"A Year of Wishful Thinking" by Anastacia Tolbert

“A Year of Wishful Thinking” by Anastacia Tolbert

December

He had a decomposing smile. All the rotten children caught between his teeth. And none of us thought we were rotten. And none of us knew he was decomposing.

This familiar place is a shy grin waiting to unfurl. The edges of the city facing up. The inside of the city moist and polished. It is not a place I want to live in again. Get a permanent address. Join a gym. But I have to live here for a moment. There’s a park I like.  There’s a Westport apartment I have. My father does not agree with my lifestyle and my mother doesn’t understand the things I will and will not do. I’ve grown a mothers pouch but I have never had children and I cannot remember the last time I went on a juice fast or cleanse. Perhaps I am letting myself go or maybe I’m letting myself come.
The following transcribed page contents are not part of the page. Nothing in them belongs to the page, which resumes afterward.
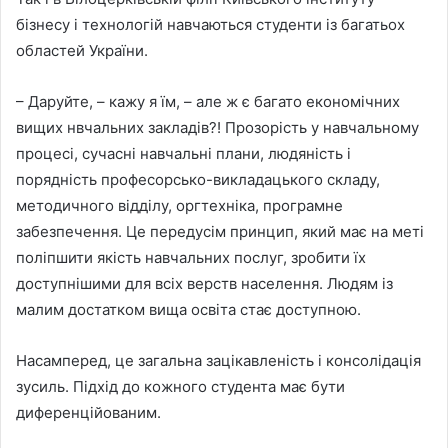
бізнесу і технологій навчаються студенти із багатьох
областей України.
– Даруйте, – кажу я їм, – але ж є багато економічних
вищих нвчальних закладів?! Прозорість у навчальному
процесі, сучасні навчальні плани, людяність і
порядність професорсько-викладацького складу,
методичного відділу, оргтехніка, програмне
забезпечення. Це передусім принцип, який має на меті
поліпшити якість навчальних послуг, зробити їх
доступнішими для всіх верств населення. Людям із
малим достатком вища освіта стає доступною.
Насамперед, це загальна зацікавленість і консолідація
зусиль. Підхід до кожного студента має бути
диференційованим.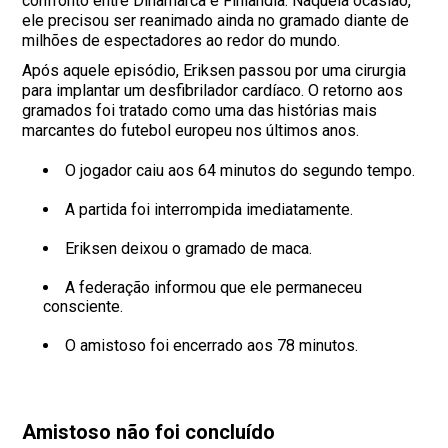
confronto entre Dinamarca e Finlândia. Naquela ocasião,
ele precisou ser reanimado ainda no gramado diante de
milhões de espectadores ao redor do mundo.
Após aquele episódio, Eriksen passou por uma cirurgia
para implantar um desfibrilador cardíaco. O retorno aos
gramados foi tratado como uma das histórias mais
marcantes do futebol europeu nos últimos anos.
O jogador caiu aos 64 minutos do segundo tempo.
A partida foi interrompida imediatamente.
Eriksen deixou o gramado de maca.
A federação informou que ele permaneceu
consciente.
O amistoso foi encerrado aos 78 minutos.
Amistoso não foi concluído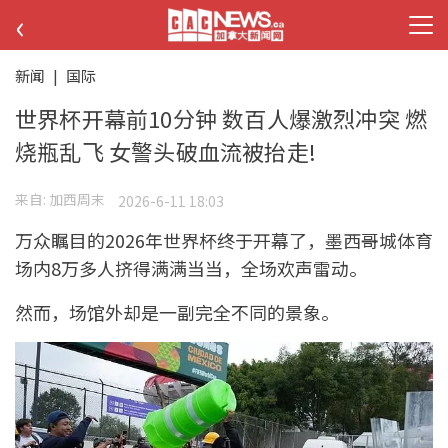
‹
新闻
|
国际
世界杯开幕前10分钟 数百人爆激烈冲突 燃
烧瓶乱飞 女警头破血流被抬走!
来自:
加西周末
2026-6-11 18:03
万众瞩目的2026年世界杯终于开幕了，墨西哥城体育
场内8万多人挤得满满当当，全场欢声雷动。
然而，场馆外却是一副完全不同的景象。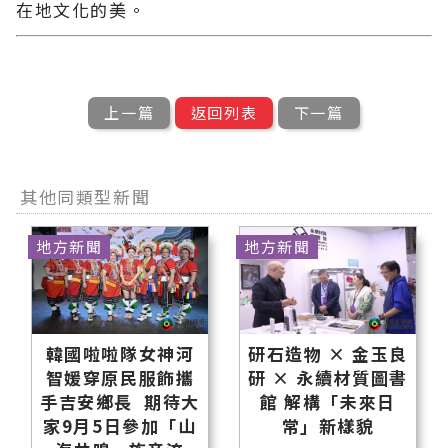
在地文化的美。
上一篇
返回列表
下一篇
其他同類型新聞
地方新聞
地方新聞
韓國啦啦隊女神河
研石造物 × 金玉良
智媛穿原民服飾攜
研 × 永續材質圖書
手吉安鄉長 期待大
館 解構「未來日
家9月5日參加「山
常」新樣貌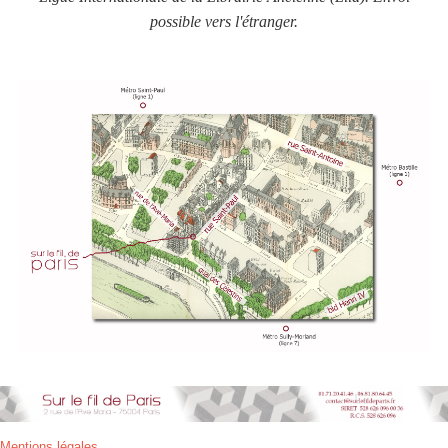
possible vers l'étranger.
Mentions légales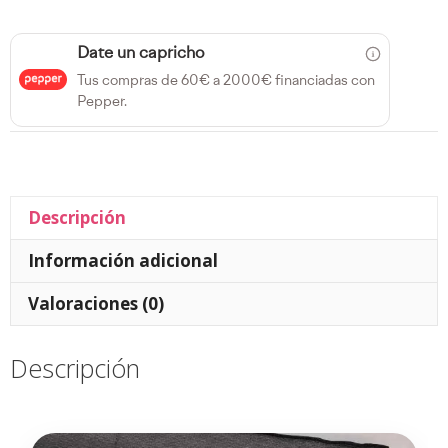
Date un capricho
Tus compras de 60€ a 2000€ financiadas con
Pepper.
Descripción
Información adicional
Valoraciones (0)
Descripción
My father is decomposing rapidly and every day he begins to smell badly. This is what I think but my friends say that’s mean. But he is not a healthy living man and some days it feels like he is already dead. The thing. The heavy thing about my father dying wakes me. I decide to stay at a hotel to remind me I am not moving here. To remind me I will not get a Missouri state driver’s license. I will not memorize the Starbucks in my neighborhood. I will not refer to it as my neighborhood. I will not make nice with my neighbors. I will not let them bring me wine or cookies or cocaine. It’s not happening.

My father used to be a hearty man with a skinny smile. He was addicted to working out and alcohol. He was deemed stable drunk. Functioning quite well with altoids and coffee as an intermission between sets of six or so drinks. He never beat my mother or made white trash scenes in our front yard. We never pressed our ears against our parents’ bedroom while we held the phone to our ears and called 911. It wasn’t that kind of life at all.  My mother and father have been divorced for many years. In some families I suppose this splits things down the middle. It isn’t as easy as that—not like perfectly parted plaits or a wavy pastel chalk line.

And now my father is a skinny man with a fat smile. His lips swollen to one side, his glitter only on the left. And there are plans to be made. Important things to think about. Adult shit to do and not say. People to contact. Tears to fall.